She’s confused. Maybe you should give her some space and see what happens.
I think that she only loved you for a while, but then when she wana break up with you she felt guilty, so she tried to beak off the relationship smoothly using these problems. I am sure she really did love you but she just do not know how to end a relationship nicely without breaking your heart.
i guess your girlfriend needs some counseling..
by the sounds of it she did love you at one time, but she oviously lost interest somewhere down the line. They say everything happens for a reason maybe this was ment to be by the sounds of it she’s wanted it forawhile.
thats happened to me a few times but not everyday see says she dsoent wanan be with me then she says she dose its like a game now i no she will come back and fuck i dont no ay
It seems like she was on the fence about whether to be with you or not, and used family/society as an excuse to break up.
I think she is pulling your chain. There is plenty of women out there, and you need to be out there asking them for their phone numbers, instead of worrying about this already over relationship.
Good luck!
i dont think she ever loved u….i mean who will cum up everyday wid stupid excuses for making a relationship unsuccessful!!!
i think may be she liked u once…..but then may be she lost interest in u….n then had 2 make all sorts of excuses 2 break up….
u should be happy 2 break up with such a girl for good….
now forget her and move on!!
Maybe somthing is going on in her life…
she mite be hiding a secret that makes her really sad and she cudnt make up her mind wot is rite wot is wrong and it effected her relationship
people who are fairly well off think too highly of themselves and they want their daughters and sons to be with someone of the same status or more. I think she really likes you a lot but it really seems like she values her family’s opinion and approval. I’m a girl and when my mother didnt like my ex bf i ended up breaking up with him. whatever the reason is for them not liking you, her decision to stay with you will change. i know it is hard but if she wants to leave, let her go. if she really loved you…she will come back. until then let her go her way and focus on going your way.
sounds like she doesn’t know what she wants what i would do is let her go if she really loves you she will come back if she doesn’t then you were never to be and wont have to suffer the break ups and excuses every morning
First of all you have feelings too. Ask yourself what it is you want out of any relationship and what you would be gaining and losing from this relationship.
Although you should have given her time to think about what she wanted, that ship have sailed. So now she has taken herself out of the picture in order to see it clearly. You have been together for a while and right now you need time to think about where your relationship is taking you two. Give each other time and don’t pressure her. Time will tell.

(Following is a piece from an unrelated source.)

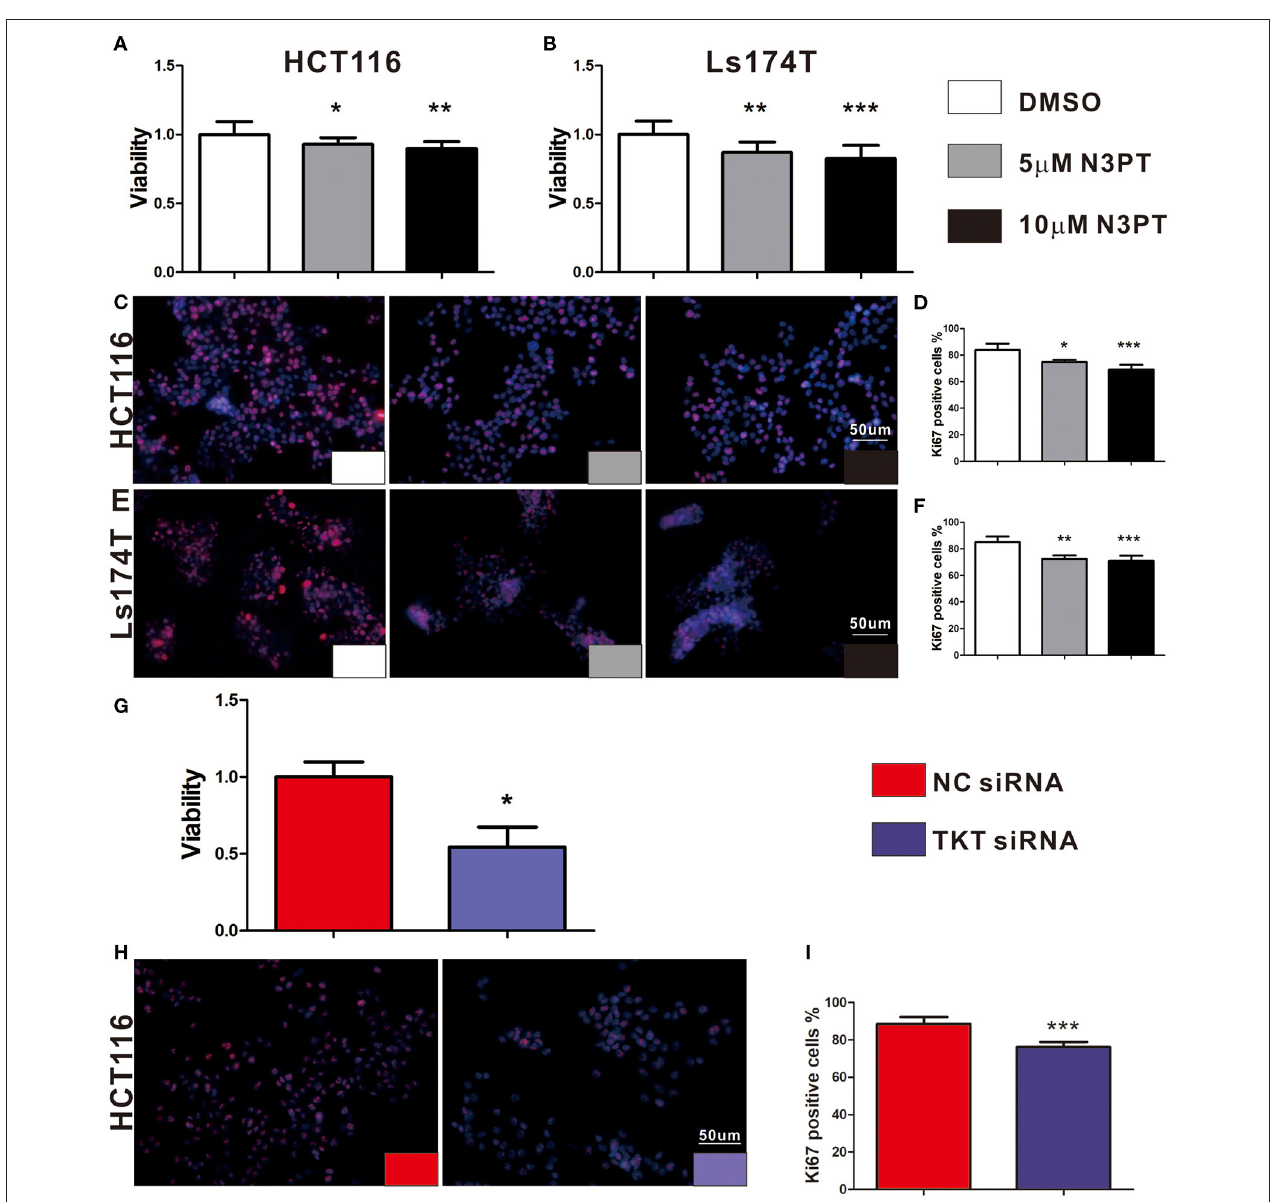
FIGURE 4 | Inhibition of TKT reduces cell viability and proliferation. (A–F) HCT116 or Ls174T cells were treated with DMSO or the TKT inhibitor N3PT (5 or 10 µ M) for 24h. (A,B) Cell viability was quantified by CCK8 assay. The viability of HCT116 cells (A) and Ls174T cells (B) was reduced after treatment with 5 µ M and 10 µ M N3PT respectively. (B–F) Cell proliferation was determined by IF of Ki67 and quantified by Ki67 positive cells in each field. Fewer Ki-67-positive HCT116 cells (C,D) and Ls174T cells (E,F) were detected after N3PT treatment. (G–I) HCT116 cells were transfected with TKT siRNA or negative control (NC siRNA) for 72h. (G) Cell viability was quantified by CCK8 assay. The viability of HCT116 cells was decreased after transfection with TKT siRNA. (H,I) Cell proliferation was determined by IF of Ki67 and quantified by Ki67 positive cells in each field. Fewer Ki-67-positive HCT116 cells were detected after transfection with TKT siRNA. N = 3/group, * P < 0.05, ** P < 0.01, *** P < 0.001 vs. the control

If this has been happening for awhile then I dont think she really loves you.She just may be saying that to soften you up.I wouldn’t take her back.I’ve made that mistake.Coming from a girl,girls tend to have"mood swings" if you know what i mean.So I wouldn’t take her back.
Apparently, her family are very important to her, and she leans on them a lot. They’ve been putting a lot of pressure on her, to adhere to their values, which may not necessarily be her own. She doesn’t seem to know her own mind, which is not good, and I’m not so sure that she knows what love is. It seems like she’s trying to figure out who she is, but her family stifles her. She’s not ready to be in a committed relationship, not until she figures out who she is and what she wants. She may have loved you, but it’s a love that can’t deepen, because she’s needy, and also believing she must listen to family, who haven’t got enough common sense to meet you and find out who you are. They all sound pretty shallow.
well dear, its time for you to question the relationship. ist gonna work? you can not be solution for every problem. why dont her self try to solve some of the problems.
its you call…
Nope, Love is not causing issues. Yes problems arise during the course of the relationship. Ultimately Love should shine over all. She was in infatuated or in lust… Either way she needs to evaluate herself spiritually before tossing around the word LOVE so loose. May you find Real Love.